WHAT IS EXPECTED: Can you continue the passage on mining anchor texts and search results for English–Chinese term translation, picking up right after its last sentence?

SUPPLIED PASSAGE:
+---+
Translation selection: Use anchor-text mining to estimate the similarity based on the following model.

2.3 Probabilistic inference model

Based on a multilingual anchor-text corpus, we may determine the probable target translations for a source term by using a probabilistic model. This model assumes that a translation candidate had a higher chance of being a translation only if it frequently co-occurred with the source term in the same anchor text sets. Furthermore, it assumes that the translation candidates in the anchor texts of the pages with higher authority may be more reliable. Hence, the similarity between a source English term E and a Chinese translation candidate C was estimated as:

\begin{array}{l} S_{A T} (E, C) = \\ \frac{\sum_{i = 1}^{n} P (E ∣ U_{i}) P (C ∣ U_{i}) P (U_{i})}{\sum_{i = 1}^{n} P [(E ∣ U_{i}) + P (C ∣ U_{i}) - P (E ∣ U_{i}) P (C ∣ U_{i})] P (U_{i})} . \end{array}

(1)

where U_i represents a web page, P(U_i) is the probability used to estimate the authority of U_i, and its definition is P(U_i)= L(U_i)/∑j=1,n L(U_j), where L(U_j) indicates the number of in-links of page U_j. The values of P(E|U_i) and P(C|U_i) were estimated by calculating the probability of E and C appearing in the anchor-text set of the U_i’s, respectively. The probabilistic inference model was proposed to model the authority of pages, which cannot be represented by conventional methods and yet was shown to be important to increase accuracy of term translation⁴.

3. Search-result mining

Even if we can collect large amounts of pages from the Web and build up a corpus of anchor-text sets, the translation coverage of diverse query terms is still limited to our collected corpus. To enhance the coverage rate of term translation in medicine domains, we have exploited search-result pages.

To explore Web search results, we utilize co-occurrence relations and context information between a source English term and Chinese translation candidates to enhance the coverage rate of translation extraction of unknown terms. We adopted the chi-square test and context-vector analysis that could achieve better performance.
+---+
AVAILABLE DATA:
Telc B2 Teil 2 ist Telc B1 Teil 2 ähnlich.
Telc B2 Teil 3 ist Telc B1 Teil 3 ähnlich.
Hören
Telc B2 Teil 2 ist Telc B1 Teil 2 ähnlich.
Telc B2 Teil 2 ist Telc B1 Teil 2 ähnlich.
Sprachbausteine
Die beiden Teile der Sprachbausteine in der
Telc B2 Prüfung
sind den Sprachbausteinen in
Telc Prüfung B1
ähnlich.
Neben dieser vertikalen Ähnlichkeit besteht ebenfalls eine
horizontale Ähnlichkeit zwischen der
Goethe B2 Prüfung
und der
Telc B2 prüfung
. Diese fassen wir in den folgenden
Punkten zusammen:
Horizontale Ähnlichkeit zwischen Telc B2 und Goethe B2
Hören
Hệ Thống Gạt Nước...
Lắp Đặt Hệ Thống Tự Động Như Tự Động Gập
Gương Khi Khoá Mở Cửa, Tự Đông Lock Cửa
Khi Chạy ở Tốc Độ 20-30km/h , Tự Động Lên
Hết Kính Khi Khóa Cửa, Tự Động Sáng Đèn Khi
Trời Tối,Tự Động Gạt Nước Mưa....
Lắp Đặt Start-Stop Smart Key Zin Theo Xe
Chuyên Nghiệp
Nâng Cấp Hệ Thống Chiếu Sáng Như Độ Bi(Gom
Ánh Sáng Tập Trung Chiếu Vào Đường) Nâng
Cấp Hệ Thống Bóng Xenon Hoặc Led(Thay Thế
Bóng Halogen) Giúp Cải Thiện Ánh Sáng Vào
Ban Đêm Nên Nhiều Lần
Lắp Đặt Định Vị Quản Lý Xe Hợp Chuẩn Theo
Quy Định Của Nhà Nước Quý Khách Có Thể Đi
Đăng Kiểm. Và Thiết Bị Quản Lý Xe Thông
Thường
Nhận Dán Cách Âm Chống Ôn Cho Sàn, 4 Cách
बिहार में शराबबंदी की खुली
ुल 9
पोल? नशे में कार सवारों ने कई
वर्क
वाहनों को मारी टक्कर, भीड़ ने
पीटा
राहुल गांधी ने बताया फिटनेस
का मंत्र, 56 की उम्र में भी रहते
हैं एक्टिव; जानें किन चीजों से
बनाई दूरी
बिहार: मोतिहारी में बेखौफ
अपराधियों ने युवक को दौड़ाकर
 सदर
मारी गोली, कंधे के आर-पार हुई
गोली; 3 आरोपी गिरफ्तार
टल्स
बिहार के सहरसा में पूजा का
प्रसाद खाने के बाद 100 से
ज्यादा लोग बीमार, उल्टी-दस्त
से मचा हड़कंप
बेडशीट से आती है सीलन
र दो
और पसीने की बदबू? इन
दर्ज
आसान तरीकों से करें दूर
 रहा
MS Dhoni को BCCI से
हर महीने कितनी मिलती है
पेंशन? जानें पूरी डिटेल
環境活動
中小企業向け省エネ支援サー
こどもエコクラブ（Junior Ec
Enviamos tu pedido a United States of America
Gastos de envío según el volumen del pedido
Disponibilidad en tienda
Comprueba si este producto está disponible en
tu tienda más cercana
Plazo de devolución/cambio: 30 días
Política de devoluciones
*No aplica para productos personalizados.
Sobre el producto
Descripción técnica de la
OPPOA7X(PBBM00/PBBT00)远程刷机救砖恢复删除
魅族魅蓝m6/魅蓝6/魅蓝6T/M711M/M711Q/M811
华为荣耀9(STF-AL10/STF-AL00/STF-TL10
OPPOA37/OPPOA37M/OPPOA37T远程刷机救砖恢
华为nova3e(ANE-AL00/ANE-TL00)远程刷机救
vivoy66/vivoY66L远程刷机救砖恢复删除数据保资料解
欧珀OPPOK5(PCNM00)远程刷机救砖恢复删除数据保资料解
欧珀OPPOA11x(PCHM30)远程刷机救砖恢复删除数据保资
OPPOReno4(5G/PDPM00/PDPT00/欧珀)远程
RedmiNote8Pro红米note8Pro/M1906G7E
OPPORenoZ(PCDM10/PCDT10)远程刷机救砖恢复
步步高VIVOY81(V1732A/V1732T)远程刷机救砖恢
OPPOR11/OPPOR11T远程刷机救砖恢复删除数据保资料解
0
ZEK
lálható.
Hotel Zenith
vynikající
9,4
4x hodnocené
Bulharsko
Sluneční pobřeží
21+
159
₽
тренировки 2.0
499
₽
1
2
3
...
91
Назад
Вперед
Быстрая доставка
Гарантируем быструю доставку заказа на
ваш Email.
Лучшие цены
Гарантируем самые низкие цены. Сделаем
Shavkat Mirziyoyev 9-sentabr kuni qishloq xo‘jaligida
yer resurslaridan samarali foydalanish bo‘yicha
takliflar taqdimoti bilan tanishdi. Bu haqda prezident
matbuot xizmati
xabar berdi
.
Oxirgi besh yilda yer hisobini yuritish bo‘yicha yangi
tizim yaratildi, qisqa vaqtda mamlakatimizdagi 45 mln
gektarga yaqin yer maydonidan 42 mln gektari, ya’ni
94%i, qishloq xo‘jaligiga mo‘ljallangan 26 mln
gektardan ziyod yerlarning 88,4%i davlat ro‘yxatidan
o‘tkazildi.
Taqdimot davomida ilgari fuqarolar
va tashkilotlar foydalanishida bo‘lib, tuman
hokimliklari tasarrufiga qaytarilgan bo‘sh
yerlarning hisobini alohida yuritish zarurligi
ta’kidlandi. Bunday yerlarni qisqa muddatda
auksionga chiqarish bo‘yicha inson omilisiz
+---+
YOUR RESPONSE:
3.1 Search-result pages

According to our observations, many Chinese search-result pages from search engines contain rich snippets of summaries with a mixture of Chinese and English texts. Therefore, when we search explicitly for English terms (e.g., “Alzheimer disease”) in Chinese-language pages from Google, it is likely that the search result will include relevant snippets containing its Chinese translation Inline graphic (Alzheimer Disease), or even layperson’s term (dementia for aged people).

3.2 Procedure

Corpus collection: To obtain the search-result pages of source English medical terms, we submit them to search engines (e.g., Google). Basically, we collected page frequency of term occurrence and only the first 100 retrieved snippets to extract contextual terms as feature vectors for computing similarity between target translation candidates and source terms.
Translation candidate extraction: Methods to extract Chinese translation candidates from the search-result pages are the same as the methods adopted in the anchor-text mining except that the candidate number is set to k = 20 in order to reduce computation load.
Translation selection: Use search-result mining to estimate the similarity based on the following model.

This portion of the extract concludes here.